Of course, the mass production of goods requires mass marketing. While people once bought products from the people who made them, mass production separates the consumer from the producer and replaces this human relationship with the brand. So, where people used to purchase oats from the human miller down the block, now consumers are supposed to go to the store and buy a box shipped from a thousand miles away.

The brand image — in this case, a smiling Quaker — substituted the real human with a mythological one, carefully designed to appeal to us more than a living person could. Just as the goods of industry were considered better by virtue of their freedom from human hands, our relationships with the idealized brands of consumer culture were meant to surpass anything we could establish with an imperfect fellow human. Human relationships are so messy and personal. Brand relationships are almost platonic ideals. Clean, abstract, and impersonal.

To pull that off, producers turned again to technology: Mass production may have led to mass marketing, but then mass marketing required mass media to reach the actual masses. We may like to think that radio and TV were invented so entertainers could reach bigger audiences, but the proliferation of broadcast media was designed to enable America’s new national brands to reach consumers from coast to coast. Consumer culture was born, and media technologies became the main ways to persuade people to desire possessions over relationships and social status over social connections. The less fruitful the relationships in a person’s life, the better target they are for synthetic ones.

The surveillance capitalism that so many of us are now complaining about is a simple extension of this same effort to disconnect people from one another so we can be worked over individually by the algorithms. Get all of us trapped in our personalized news feeds and interacting with content instead of one another.

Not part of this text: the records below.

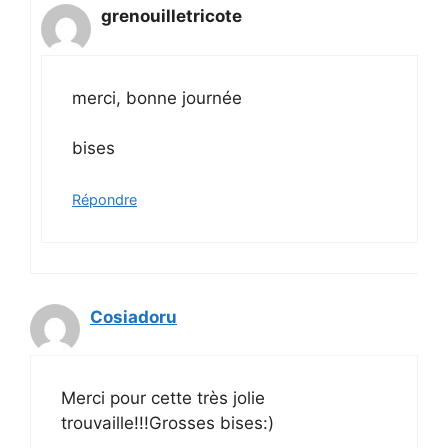
grenouilletricote
merci, bonne journée
bises
Répondre
Cosiadoru
Merci pour cette très jolie
trouvaille!!!Grosses bises:)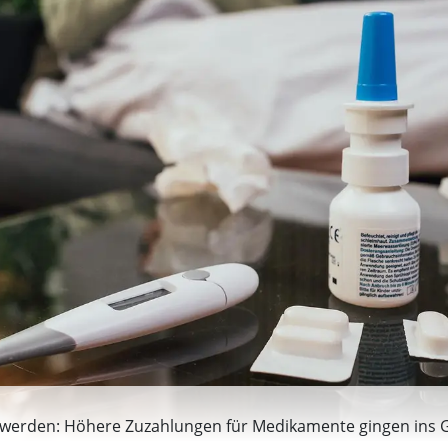
stet werden: Höhere Zuzahlungen für Medikamente gingen ins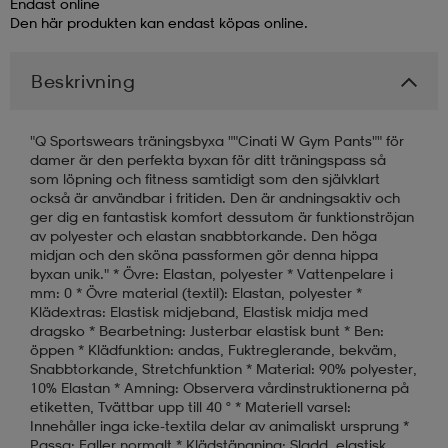
Endast online
Den här produkten kan endast köpas online.
läder
lbehör
r
lbehör
kläder
Beskrivning
asögon
äder
r
"Q Sportswears träningsbyxa ""Cinati W Gym Pants"" för
damer är den perfekta byxan för ditt träningspass så
som löpning och fitness samtidigt som den självklart
r
s
också är användbar i fritiden. Den är andningsaktiv och
ger dig en fantastisk komfort dessutom är funktionströjan
av polyester och elastan snabbtorkande. Den höga
midjan och den sköna passformen gör denna hippa
äder
ård
äder
byxan unik." * Övre: Elastan, polyester * Vattenpelare i
mm: 0 * Övre material (textil): Elastan, polyester *
Klädextras: Elastisk midjeband, Elastisk midja med
dragsko * Bearbetning: Justerbar elastisk bunt * Ben:
s
s
öppen * Klädfunktion: andas, Fuktreglerande, bekväm,
Snabbtorkande, Stretchfunktion * Material: 90% polyester,
10% Elastan * Amning: Observera vårdinstruktionerna på
etiketten, Tvättbar upp till 40 ° * Materiell varsel:
ård
ård
Innehåller inga icke-textila delar av animaliskt ursprung *
Passa: Faller normalt * Klädstängning: Sladd, elastisk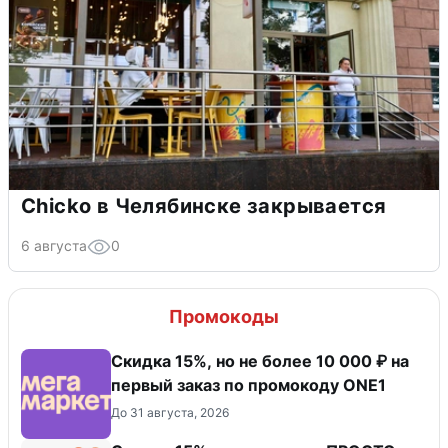
Chicko в Челябинске закрывается
6 августа
0
Промокоды
Скидка 15%, но не более 10 000 ₽ на
первый заказ по промокоду ONE1
До 31 августа, 2026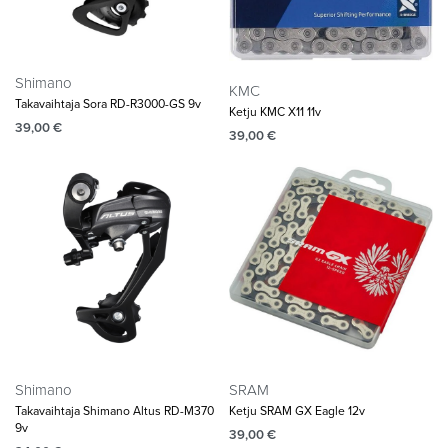
Shimano
KMC
Takavaihtaja Sora RD-R3000-GS 9v
Ketju KMC X11 11v
39,00
€
39,00
€
Shimano
SRAM
Takavaihtaja Shimano Altus RD-M370
Ketju SRAM GX Eagle 12v
9v
39,00
€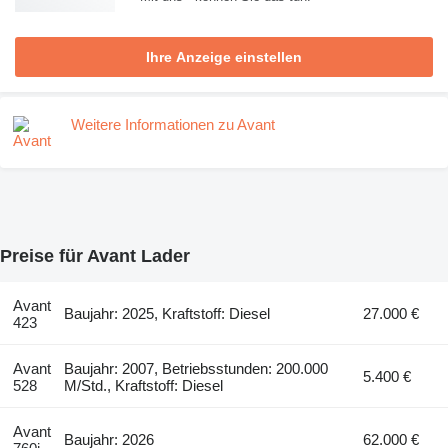
Ihre Anzeige einstellen
Weitere Informationen zu Avant
Preise für Avant Lader
Avant
Baujahr: 2025, Kraftstoff: Diesel
27.000 €
423
Avant
Baujahr: 2007, Betriebsstunden: 200.000
5.400 €
528
M/Std., Kraftstoff: Diesel
Avant
Baujahr: 2026
62.000 €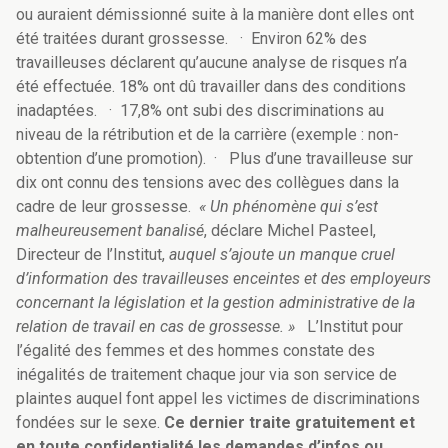
ou auraient démissionné suite à la manière dont elles ont
été traitées durant grossesse.
·
Environ 62% des
travailleuses déclarent qu’aucune analyse de risques n’a
été effectuée. 18% ont dû travailler dans des conditions
inadaptées.
·
17,8% ont subi des discriminations au
niveau de la rétribution et de la carrière (exemple : non-
obtention d’une promotion).
·
Plus d’une travailleuse sur
dix ont connu des tensions avec des collègues dans la
cadre de leur grossesse.
« Un phénomène qui s’est
malheureusement banalisé
, déclare Michel Pasteel,
Directeur de l’Institut,
auquel s’ajoute un manque cruel
d’information des travailleuses enceintes et des employeurs
concernant la législation et la gestion administrative de la
relation de travail en cas de grossesse. »
L’Institut pour
l’égalité des femmes et des hommes constate des
inégalités de traitement chaque jour via son service de
plaintes auquel font appel les victimes de discriminations
fondées sur le sexe.
Ce dernier traite gratuitement et
en toute confidentialité les demandes d’infos ou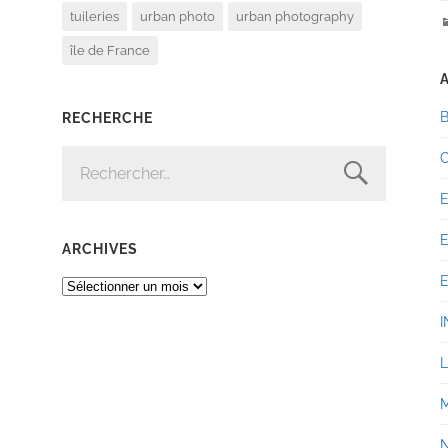
tuileries
urban photo
urban photography
île de France
RECHERCHE
RECHERCHER :
ARCHIVES
ARCHIVES
I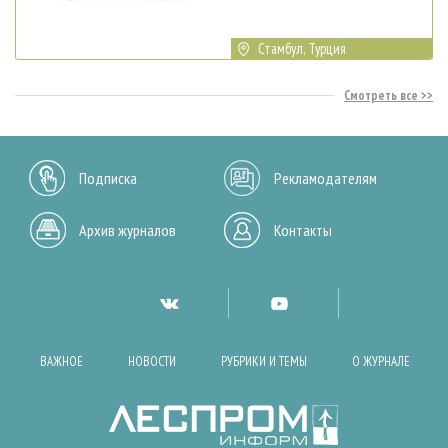
Стамбул, Турция
Смотреть все
Подписка
Рекламодателям
Архив журналов
Контакты
ВАЖНОЕ
НОВОСТИ
РУБРИКИ И ТЕМЫ
О ЖУРНАЛЕ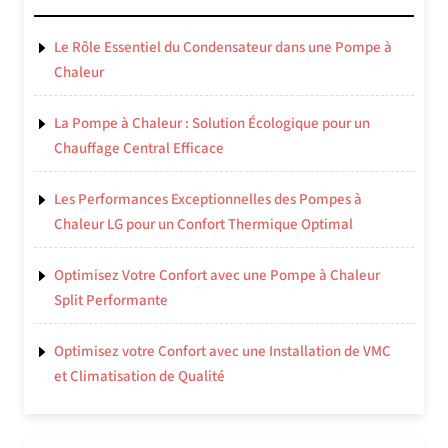
Le Rôle Essentiel du Condensateur dans une Pompe à
Chaleur
La Pompe à Chaleur : Solution Écologique pour un
Chauffage Central Efficace
Les Performances Exceptionnelles des Pompes à
Chaleur LG pour un Confort Thermique Optimal
Optimisez Votre Confort avec une Pompe à Chaleur
Split Performante
Optimisez votre Confort avec une Installation de VMC
et Climatisation de Qualité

By preventing human beings from establishing rapport with one another, these platforms keep us from achieving solidarity and power. This is the same old industrial age, television-enabled desocialization we’ve always endured, only amplified by more powerful digital tools.

In this sense, Facebook is not anything truly new. Like Netflix, Instagram, or Amazon Prime, it’s just attention economy–fueled television running on a digital platform, and its psychosocial effects are the same.

Where a new form of uniquely digital manipulation surfaces is in these platforms’ impact on us as individuals — as humans. Once the algorithms have grasped us by the brain stem, they’re no longer working to disconnect us from who we like, but who we are. They’re not alienating us from the value we create, but from our intrinsic value as conscious, living beings. They’re disconnecting us from our souls. Or at least our soul, in the James Brown sense.

What does that look like? It’s a digital landscape where we understand our worth through metrics: friends, likes, and retweets, yes — but also through our utility value as workers and earners, rather than our essential value and dignity as human beings. It’s what encourages us to give schoolchildren iPads and Chromebooks instead of giving their teachers more autonomy and contact hours with pupils. It’s how the chief scientist at Google came to see artificial intelligence as our evolutionary future.

It’s the disorientation so many of us are feeling right now, at this moment, when news stories and urgent issues are presented to us in ways that trigger fight-or-flight reactions but are then replaced by another and another and another before we can achieve any semblance of coherence to make sense of them. It’s the way algorithms work to iron out our unpredictability and get us to behave more consistently with our consumer profiles. It’s everything from slot machine algorithms embedded in our news feeds to induce addictive behavior to auto-tuned pop music that quantizes and standardizes the once-human voice. That’s not just antisocial—it’s anti-human.

Yes, the easiest way back is to reconnect with others. Being human is a team sport, and we can recalibrate most easily by simply looking into someone else’s eyes, holding a hand, or breathing together.